Love Once Again
by Devon Vaughn Archer, contemporary (2006)
Kimani, $5.99, ISBN 1-58314-679-2

Devon Vaughn Archer's second book for the Harlequin Kimani Arabesque or whatever the line is called nowadays, Love Once Again, repeats some themes presented in his debut romance effort Dark And Dashing (which is part of the Slow Motion omnibus 2-in-1 thingie published in late 2005). There is a heroine reeling from a painful divorce, issues of mistrust, and all. The hero is reeling nobly from the loss of a wife and a kid.

And, ugh, my reaction to this book is exactly like my reaction to Dark And Dashing: someone please do me a favor and sedate our heroine Janine Handerson before she ends up hurting someone really badly with her often inscrutable back-and-forth yes-no-yes-no-aaaah antics in this story. She's the divorcee. Richard Lowery is our hero who will spend his time inexplicably wooing Janine when she's quite a high-maintenance neurotic character, and he's also this prize-winning photographer whose latest book is due to be edited by our heroine, who's a senior editor.

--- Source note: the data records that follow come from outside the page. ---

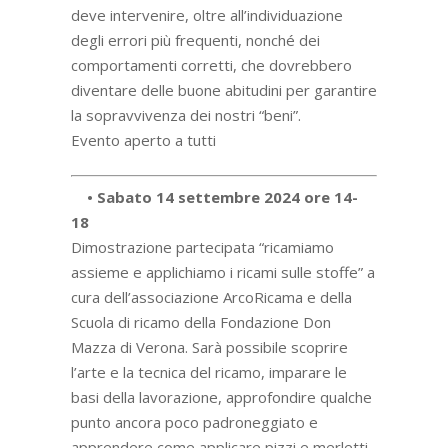
deve intervenire, oltre all’individuazione
degli errori più frequenti, nonché dei
comportamenti corretti, che dovrebbero
diventare delle buone abitudini per garantire
la sopravvivenza dei nostri “beni”.
Evento aperto a tutti
• Sabato 14 settembre 2024 ore 14-
18
Dimostrazione partecipata “ricamiamo
assieme e applichiamo i ricami sulle stoffe” a
cura dell’associazione ArcoRicama e della
Scuola di ricamo della Fondazione Don
Mazza di Verona. Sarà possibile scoprire
l’arte e la tecnica del ricamo, imparare le
basi della lavorazione, approfondire qualche
punto ancora poco padroneggiato e
apprendere come applicare pizzi e merletti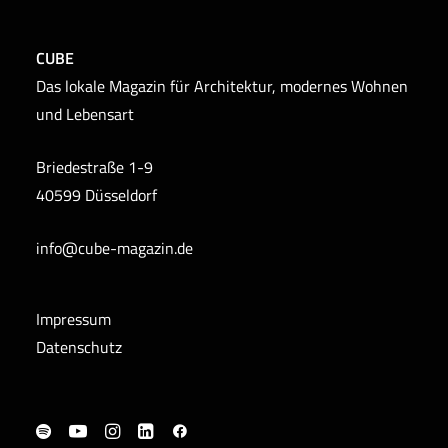
CUBE
Das lokale Magazin für Architektur, modernes Wohnen
und Lebensart
Briedestraße 1-9
40599 Düsseldorf
info@cube-magazin.de
Impressum
Datenschutz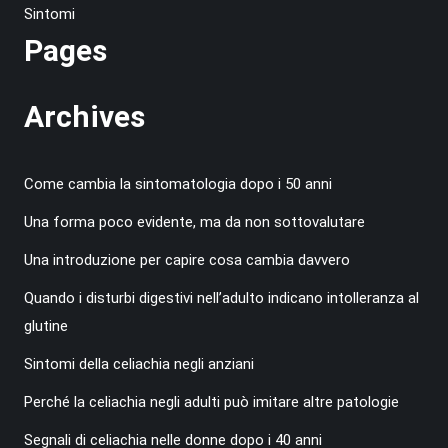
Sintomi
Pages
Archives
Come cambia la sintomatologia dopo i 50 anni
Una forma poco evidente, ma da non sottovalutare
Una introduzione per capire cosa cambia davvero
Quando i disturbi digestivi nell’adulto indicano intolleranza al
glutine
Sintomi della celiachia negli anziani
Perché la celiachia negli adulti può imitare altre patologie
Segnali di celiachia nelle donne dopo i 40 anni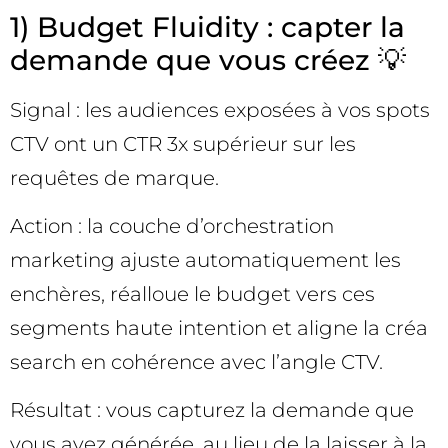
1) Budget Fluidity : capter la
demande que vous créez 💡
Signal : les audiences exposées à vos spots
CTV ont un CTR 3x supérieur sur les
requêtes de marque.
Action : la couche d’orchestration
marketing ajuste automatiquement les
enchères, réalloue le budget vers ces
segments haute intention et aligne la créa
search en cohérence avec l’angle CTV.
Résultat : vous capturez la demande que
vous avez générée, au lieu de la laisser à la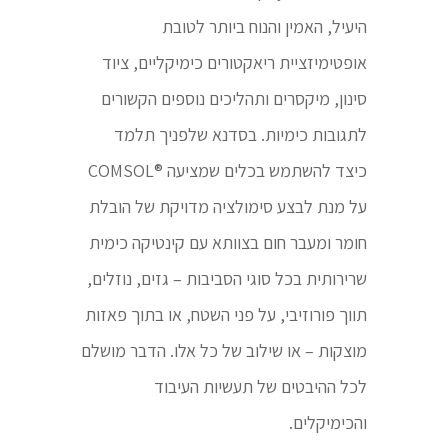
היעיל, האמין והנוח ביותר לטובת
אופטימיזציית ריאקטורים כימיקליים, ציוד
סינון, מיקסרים ותהליכים נוספים הקשורים
לתגובות כימיות. בסדנא שלפניך תלמד
כיצד להשתמש בכלים שמציעה ®COMSOL
על מנת לבצע סימולציה מדויקת של הובלת
חומר ומעבר חום בצוותא עם קינטיקה כימית
שרירותית בכל סוגי הסביבות – גזים, נוזלים,
תווך פורוזיבי, על פני השטח, או בתוך פאזות
מוצקות – או שילוב של כל אלו. הדבר מושלם
לכל ההיבטים של תעשיות העיבוד
והכימיקלים.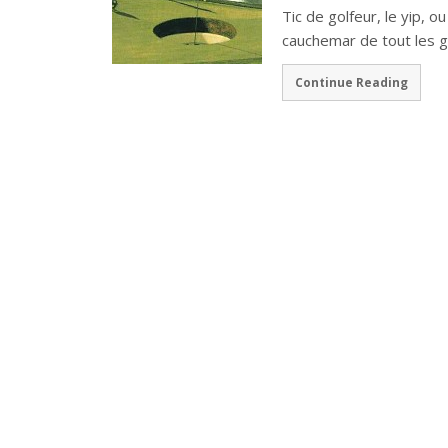
Tic de golfeur, le yip, o
cauchemar de tout les 
Continue Reading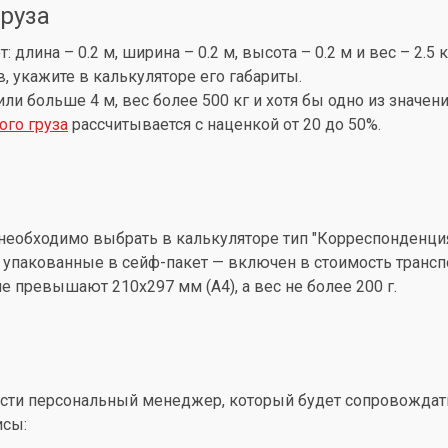
груза
лина – 0.2 м, ширина – 0.2 м, высота – 0.2 м и вес – 2.5 
, укажите в калькуляторе его габариты.
 или больше 4 м, вес более 500 кг и хотя бы одно из знач
ого груза
рассчитывается с наценкой от 20 до 50%.
необходимо выбрать в калькуляторе тип "Корреспонденция
упакованные в сейф-пакет — включен в стоимость трансп
 превышают 210x297 мм (А4), а вес не более 200 г.
ти персональный менеджер, который будет сопровождать 
исы: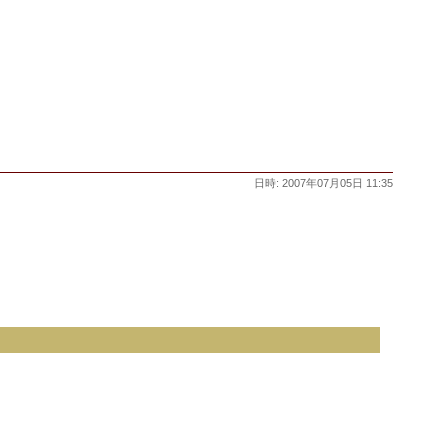
日時: 2007年07月05日 11:35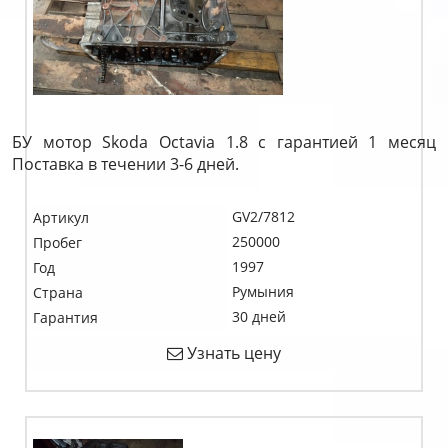
БУ мотор Skoda Octavia 1.8 c гарантией 1 месяц
Поставка в течении 3-6 дней.
GV2/7812
Артикул
250000
Пробег
1997
Год
Румыния
Страна
30 дней
Гарантия
Узнать цену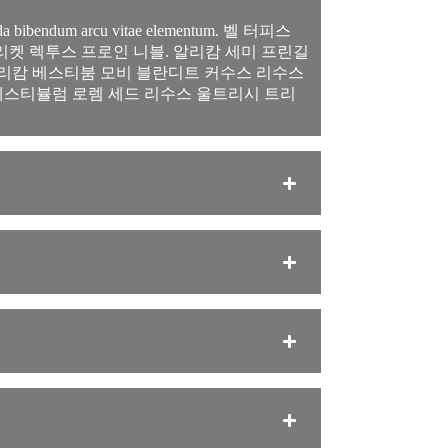
ndum arcu vitae elementum. 벨 터피스
리켓 렉투스 프로인 니블. 알리캄 세미 프린길
비베라. 알리캄 베스티붐 모비 블란디트 커수스 리수스
트. 베스티뷸럼 로렘 세드 리수스 울트리시 트리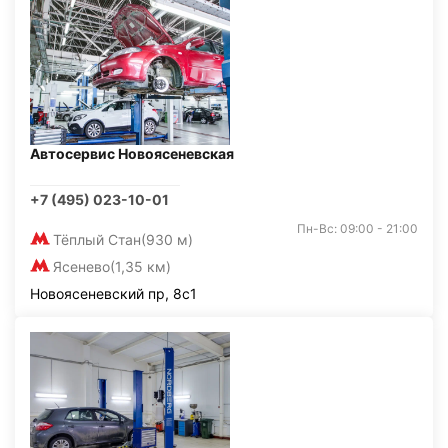
Автосервис Новоясеневская
+7 (495) 023-10-01
Пн-Вс: 09:00 - 21:00
Тёплый Стан
(930 м)
Ясенево
(1,35 км)
Новоясеневский пр, 8с1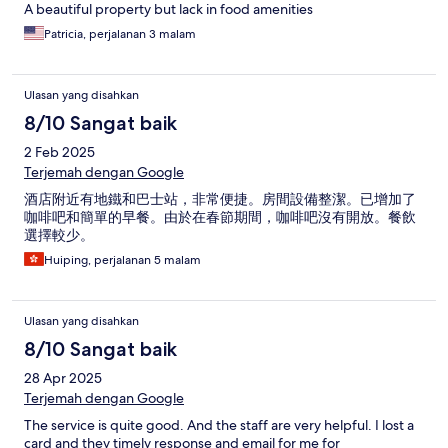
A beautiful property but lack in food amenities
Patricia, perjalanan 3 malam
Ulasan yang disahkan
8/10 Sangat baik
2 Feb 2025
Terjemah dengan Google
酒店附近有地鐵和巴士站，非常便捷。房間設備整潔。已增加了
咖啡吧和簡單的早餐。由於在春節期間，咖啡吧沒有開放。餐飲
選擇較少。
Huiping, perjalanan 5 malam
Ulasan yang disahkan
8/10 Sangat baik
28 Apr 2025
Terjemah dengan Google
The service is quite good. And the staff are very helpful. I lost a
card and they timely response and email for me for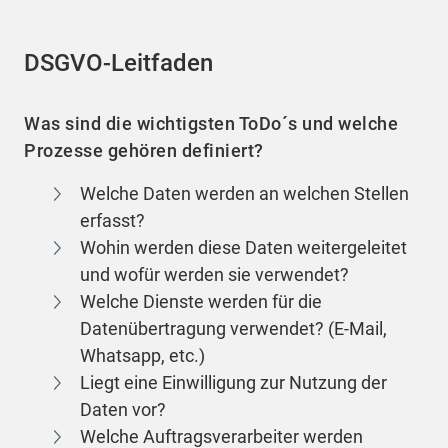
DSGVO-Leitfaden
Was sind die wichtigsten ToDo´s und welche
Prozesse gehören definiert?
Welche Daten werden an welchen Stellen
erfasst?
Wohin werden diese Daten weitergeleitet
und wofür werden sie verwendet?
Welche Dienste werden für die
Datenübertragung verwendet? (E-Mail,
Whatsapp, etc.)
Liegt eine Einwilligung zur Nutzung der
Daten vor?
Welche Auftragsverarbeiter werden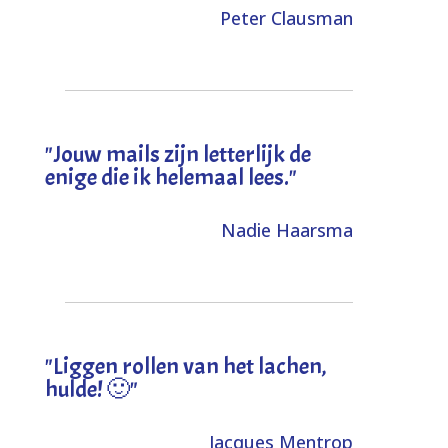
Peter Clausman
"Jouw mails zijn letterlijk de
enige die ik helemaal lees."
Nadie Haarsma
"L
iggen rollen van het lachen,
hulde! 🙂
"
Jacques Mentrop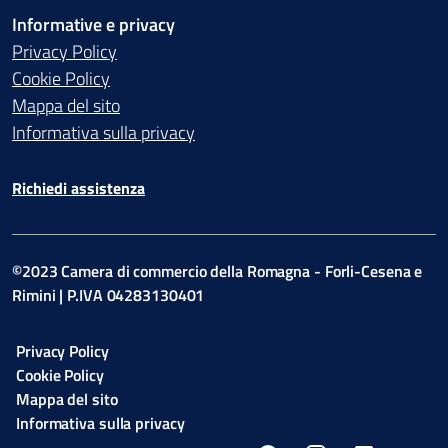
Informative e privacy
Privacy Policy
Cookie Policy
Mappa del sito
Informativa sulla privacy
Richiedi assistenza
©2023 Camera di commercio della Romagna - Forli-Cesena e
Rimini | P.IVA 04283130401
Privacy Policy
Cookie Policy
Mappa del sito
Informativa sulla privacy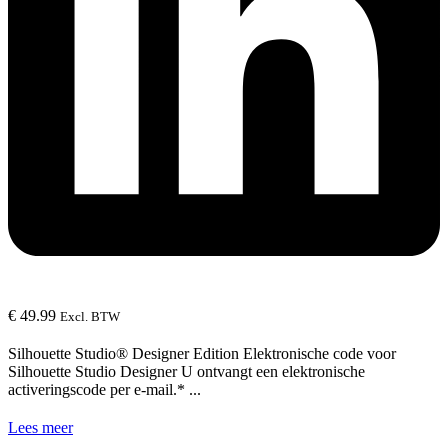
€
49.99
Excl. BTW
Silhouette Studio® Designer Edition Elektronische code voor
Silhouette Studio Designer U ontvangt een elektronische
activeringscode per e-mail.* ...
Lees meer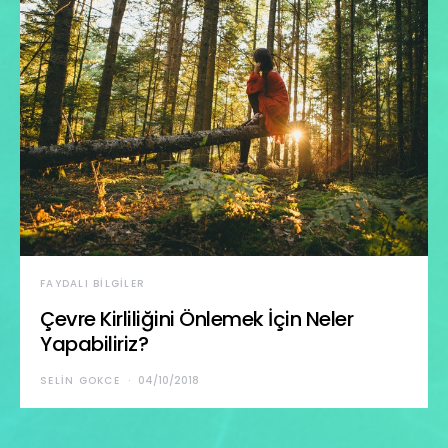
FAYDALI BILGILER
Çevre Kirliliğini Önlemek İçin Neler
Yapabiliriz?
SELIN GOKCE
04/10/2018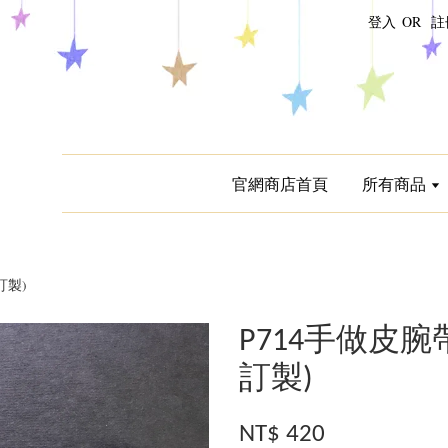
登入
OR
註
官網商店首頁
所有商品
訂製)
P714手做皮腕
訂製)
NT$ 420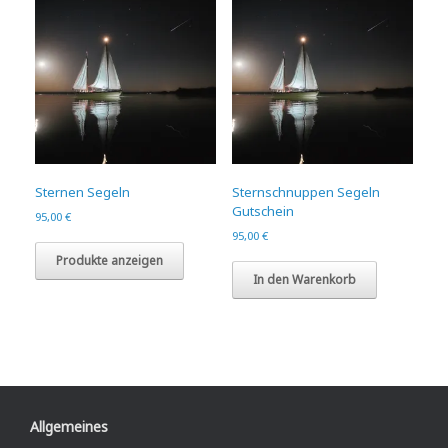
Sternen Segeln
Sternschnuppen Segeln
Gutschein
95,00
€
95,00
€
Produkte anzeigen
In den Warenkorb
Allgemeines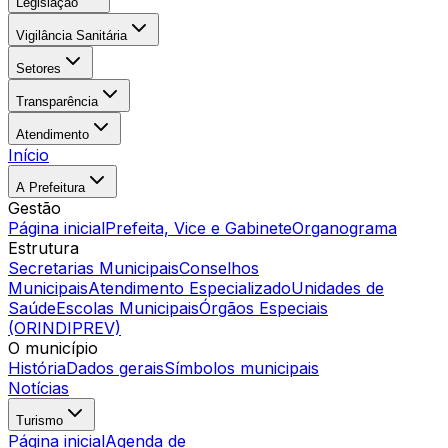
Legislação
Vigilância Sanitária
Setores
Transparência
Atendimento
Início
A Prefeitura
Gestão
Página inicial
Prefeita, Vice e Gabinete
Organograma
Estrutura
Secretarias Municipais
Conselhos
Municipais
Atendimento Especializado
Unidades de
Saúde
Escolas Municipais
Órgãos Especiais
(ORINDIPREV)
O município
História
Dados gerais
Símbolos municipais
Notícias
Turismo
Página inicial
Agenda de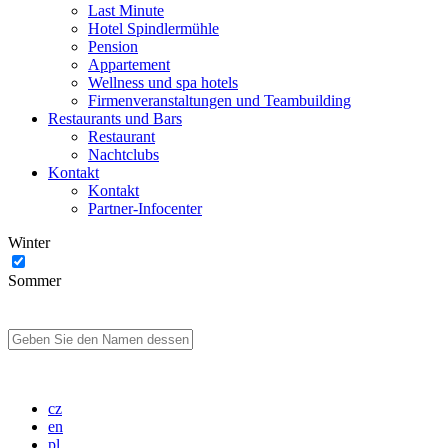
Last Minute
Hotel Spindlermühle
Pension
Appartement
Wellness und spa hotels
Firmenveranstaltungen und Teambuilding
Restaurants und Bars
Restaurant
Nachtclubs
Kontakt
Kontakt
Partner-Infocenter
Winter
Sommer
cz
en
pl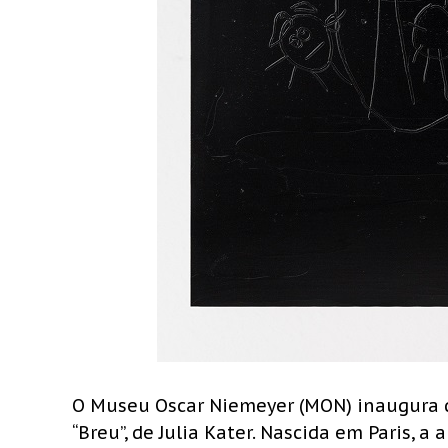
O Museu Oscar Niemeyer (MON) inaugura di
“Breu”, de Julia Kater. Nascida em Paris, a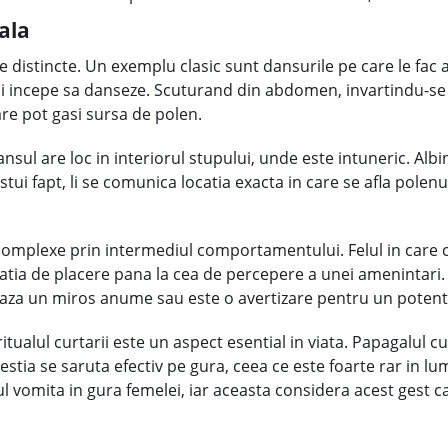
ala
istincte. Un exemplu clasic sunt dansurile pe care le fac a
si incepe sa danseze. Scuturand din abdomen, invartindu-se in 
care pot gasi sursa de polen.
 dansul are loc in interiorul stupului, unde este intuneric. Al
ui fapt, li se comunica locatia exacta in care se afla polenul,
mplexe prin intermediul comportamentului. Felul in care calu
nzatia de placere pana la cea de percepere a unei amenintari. 
seaza un miros anume sau este o avertizare pentru un potenti
ritualul curtarii este un aspect esential in viata. Papagalul c
estia se saruta efectiv pe gura, ceea ce este foarte rar in l
l vomita in gura femelei, iar aceasta considera acest gest ca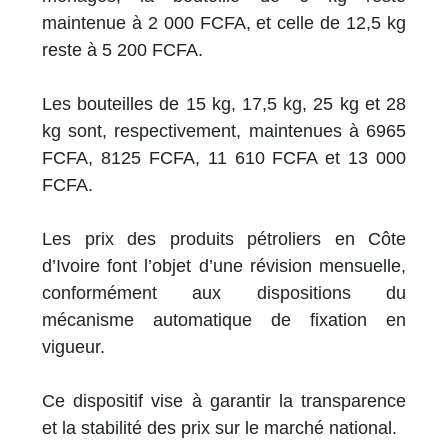
maintenue à 2 000 FCFA, et celle de 12,5 kg
reste à 5 200 FCFA.
Les bouteilles de 15 kg, 17,5 kg, 25 kg et 28
kg sont, respectivement, maintenues à 6965
FCFA, 8125 FCFA, 11 610 FCFA et 13 000
FCFA.
Les prix des produits pétroliers en Côte
d’Ivoire font l’objet d’une révision mensuelle,
conformément aux dispositions du
mécanisme automatique de fixation en
vigueur.
Ce dispositif vise à garantir la transparence
et la stabilité des prix sur le marché national.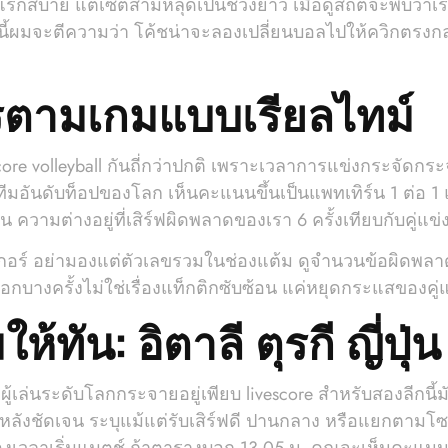
แรกสบาย แต่เซตสามหลุดเป็นช่วงยาว เมื่อดูสถิติจะพบว่าเร
นี้ผมจะตีความว่า โค้ชน่าจะลองเปลี่ยนบอลไปให้ควิกตรงก
รตามเกมแบบเรียลไทม์
ore volleyball กันถี่กว่าปกติ เพราะเวลาการแข่งกระจัดกร
นดับท็อปของโลก เห็นคะแนนขึ้นเป็นแพทเทิร์น 1 ต่อ 1 แล้ว
ัน ความต่างอยู่ที่เสิร์ฟผิดพลาดของเรา 6 ครั้งเทียบกับคู่แข่ง 
กอร์ อย่ามองแต่ตัวเลขรวมในช่องแต้ม ดูจำนวนข้อผิดพลาดง
บางครั้งไม่ใช่เรื่องแท็กติกซับซ้อน แค่หยุดกระแสของคู่
ห้ทัน: อิตาลี ตุรกี ญี่ปุ
i มีผู้เล่นระดับโลกกระจายอยู่เพียบ livescore สำหรับสองลี
หลังชัดเจน ระบุแม้แต่รับเสิร์ฟดี ปานกลาง หรือแยกตามโซนร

The names and jobs of our main characters and the location are mere cosmetic changes to a story that Mr Archer has written twice in a row now: the story of the dangers of confusing "frustrating obduracy, irrational overgeneralizing of the opposite sex, and perpetual moaning-minnie self-pity parties for one" for "depths and layers in a character". Mr Archer really needs to take a step back and try depending less on the heroine's annoying mind games and distrusts of the opposite sex for his stories. Or, at the very least, let the heroine's insecurities and suspicions have a ring of convincing realism to them instead of being a one-dimensional and too-obvious plot device to keep the couple separated and in conflict. It's hard to root for one-dimensional characters stuck in one-track plot straight down the funny path off the cliff altogether, so to speak, and I hope Mr Archer will come up with characters that have more depths and plots that have more substance in the future.

Love Once Again is more akin to Once Again? Ugh, No Thanks.